**** Excerpted passage ****

Trump to Sign Historic One Big Beautiful Bill Tax Cuts Into Law


“The One, Big, Beautiful Bill" (OBBB) successfully navigated both the House and Senate with narrow, party-line votes in both chambers. The legislation was sent to President Trump's desk July 3, meeting the party's self-imposed Independence Day deadline, and signed into law by President Trump on July 4, 2025.

The Congressional Budget Office projects the legislation will expand federal deficits by $3.4 trillion through 2034. The bill permanently extends most Tax Cuts and Jobs Act provisions, including reduced individual rates, expanded standard deductions, enhanced child tax credits, and increased estate tax exclusions.

Business-friendly provisions receiving permanent status include full 100% expensing, complete bonus depreciation, and the 20% passthrough deduction. The state and local tax deduction cap rises to $40,000 through 2029 before reverting to $10,000. Although initially eliminated in the House version, the SALT cap workaround has been preserved.

The legislation also provides enhanced disaster relief for 2025 federal disaster victims, including Los Angeles wildfire survivors, allowing casualty loss deductions without itemizing while eliminating the 10% AGI threshold and raising per-casualty limits to $500.

The package incorporates several signature Trump initiatives: tax relief for tip income, overtime compensation, and automotive loan interest. Despite widespread concerns over Senate modifications, the House ultimately embraced the legislation following the upper chamber's July 1 approval.


Summary Tax Policy Framework

We are actively monitoring this legislation and analyzing how these provisions will impact our clients' tax situations. While final enactment requires presidential signature, we don't anticipate changes to the legislation at this point.

We're staying ahead of implementation details and will proactively identify opportunities where these new rules could provide more favorable tax treatment for your specific circumstances. We encourage you to reach out to discuss how these changes may affect your particular situation.


Key Tax Provisions

State and Local Tax (SALT) Deduction

Current Framework: Limits deductibility of state and local income, sales, and property taxes to applicable limitation amounts (generally $10,000), expiring at year-end 2025.

OBBB Approach: Raises the SALT cap to $40,000 through 2029, implementing phase-out provisions for high-income earners above $500,000 ($250,000 for married filing separately). The cap reverts to $10,000 after 2029.


SALT Workaround Provisions

Current Framework: IRS guidance permits passthrough entities (partnerships and S corporations) to elect state tax payments at the entity level, providing owners with state tax credits that effectively circumvent SALT limitations.

**** Recorded information ****

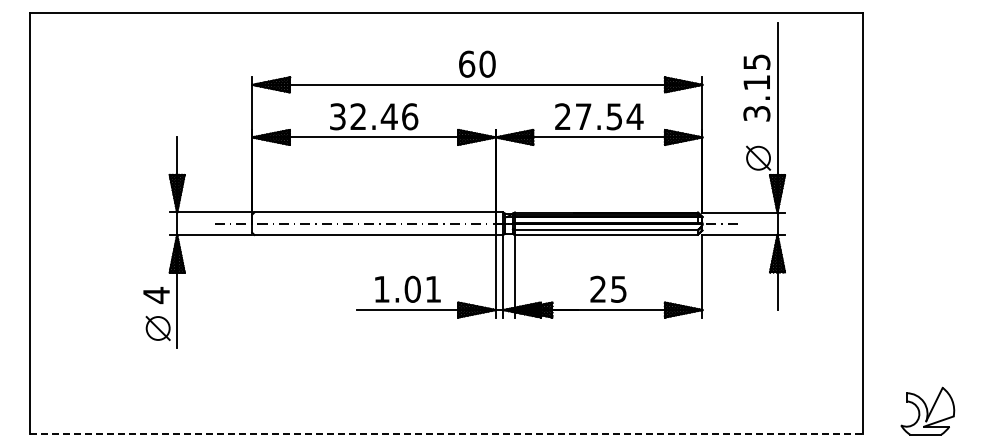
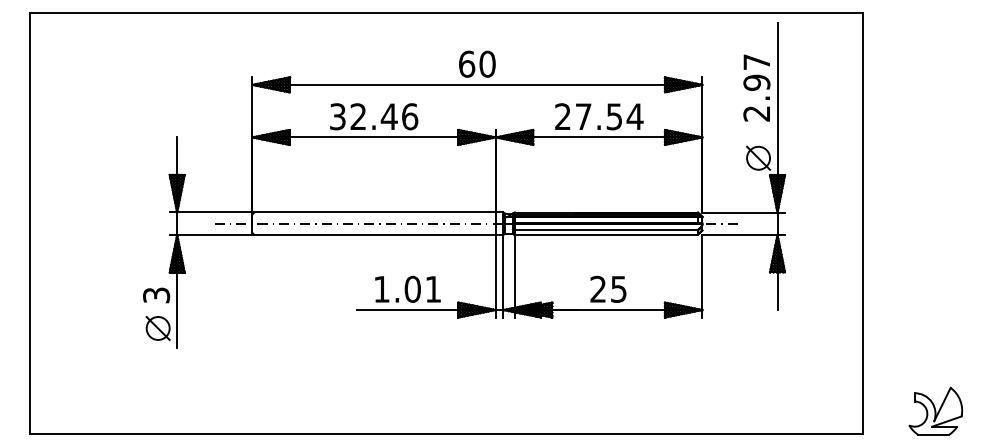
text at (756, 87): 3.15 -> 2.97
text at (156, 295): 4 -> 3
part at (927, 410) position: (927, 410) -> (935, 410)
line at (446, 434): dashed -> solid
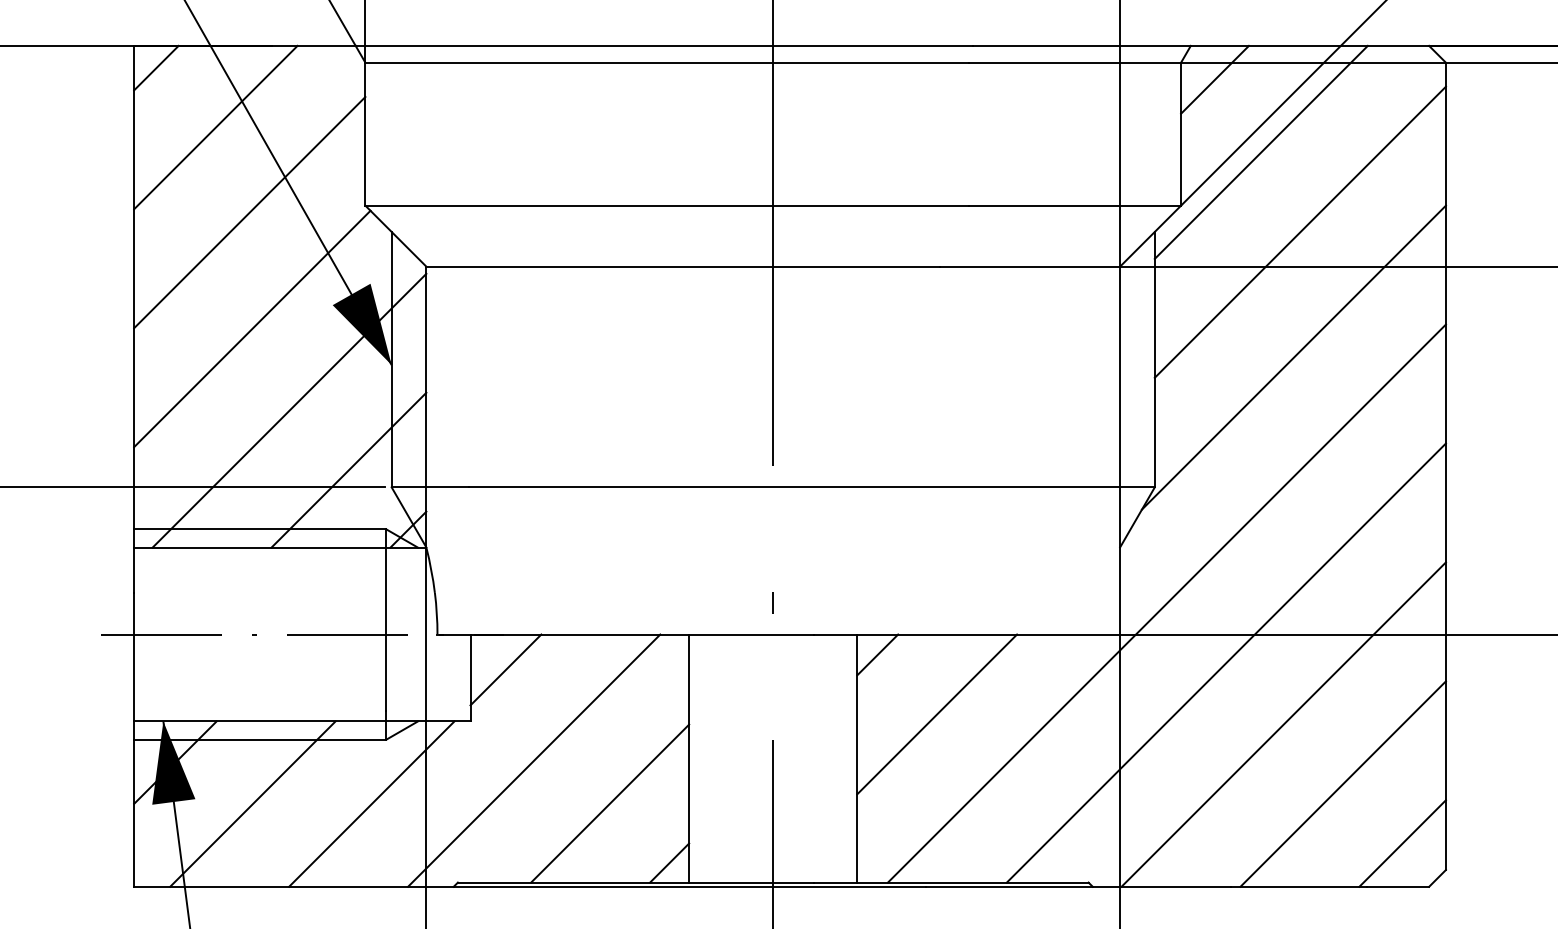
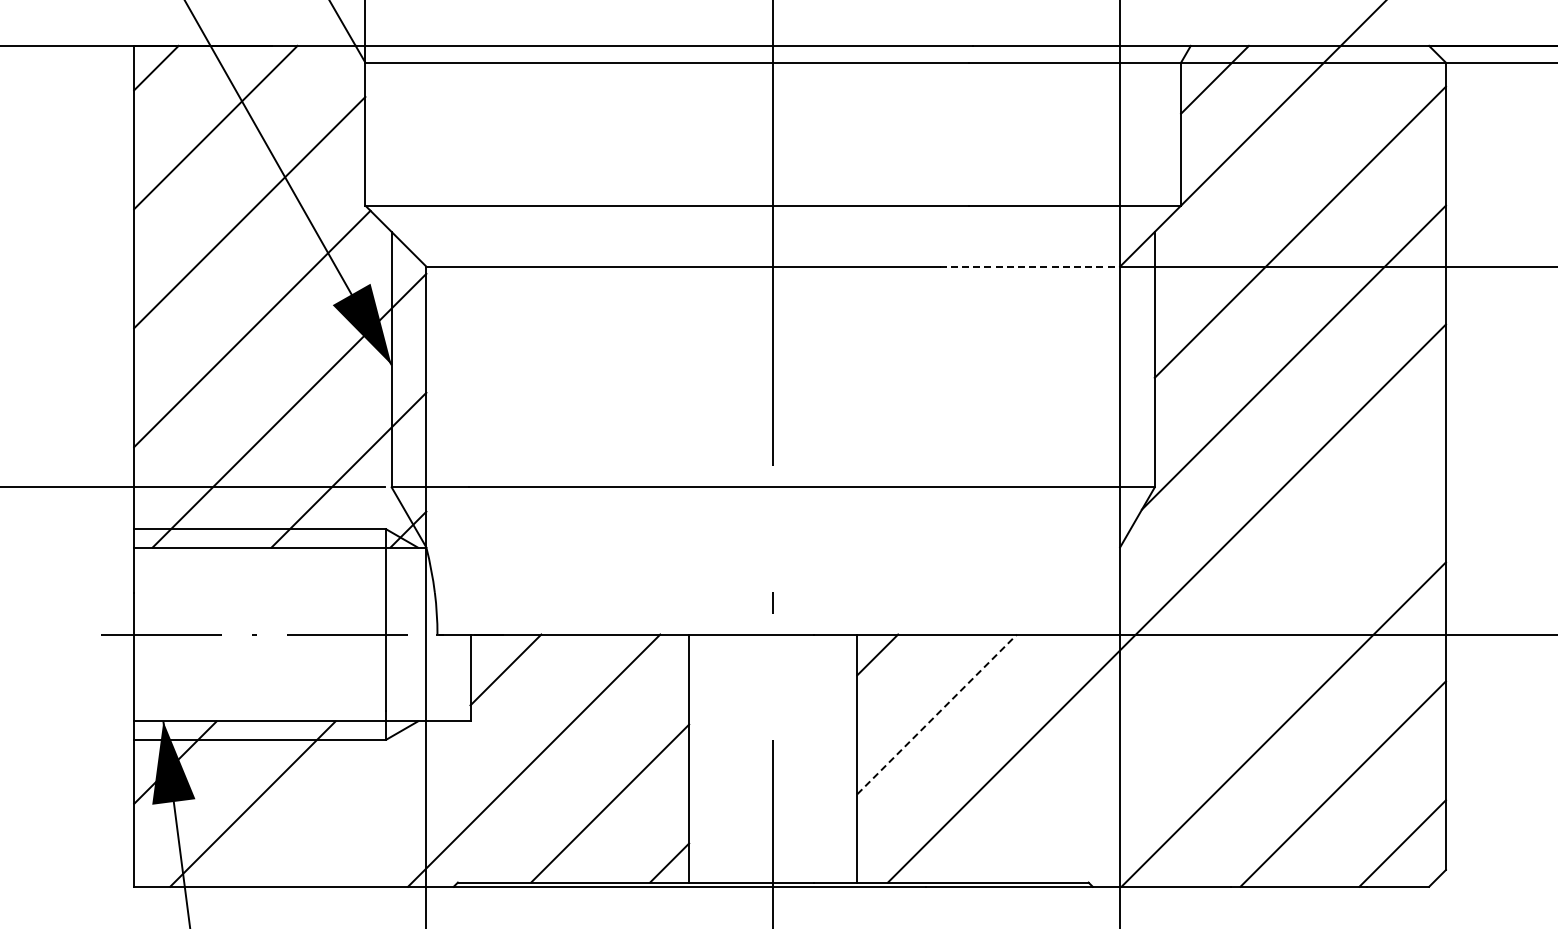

****

Things to do:
**a)** Which Tax Cuts and Jobs Act provisions does the tax bill article name as being permanently extended by the legislation? List each one.
**b)** In the tax bill article, how much does the Congressional Budget Office project the legislation will expand federal deficits through 2034?
**c)** Reproduce the stretch of the tax bill article from "The package incorporates" through "your particular situation.".

Expected results:
**a)**
- Reduced individual rates
- Expanded standard deductions
- Enhanced child tax credits
- Increased estate tax exclusions

**b)** $3.4 trillion.

**c)**
The package incorporates several signature Trump initiatives: tax relief for tip income, overtime compensation, and automotive loan interest. Despite widespread concerns over Senate modifications, the House ultimately embraced the legislation following the upper chamber's July 1 approval.


Summary Tax Policy Framework

We are actively monitoring this legislation and analyzing how these provisions will impact our clients' tax situations. While final enactment requires presidential signature, we don't anticipate changes to the legislation at this point.

We're staying ahead of implementation details and will proactively identify opportunities where these new rules could provide more favorable tax treatment for your specific circumstances. We encourage you to reach out to discuss how these changes may affect your particular situation.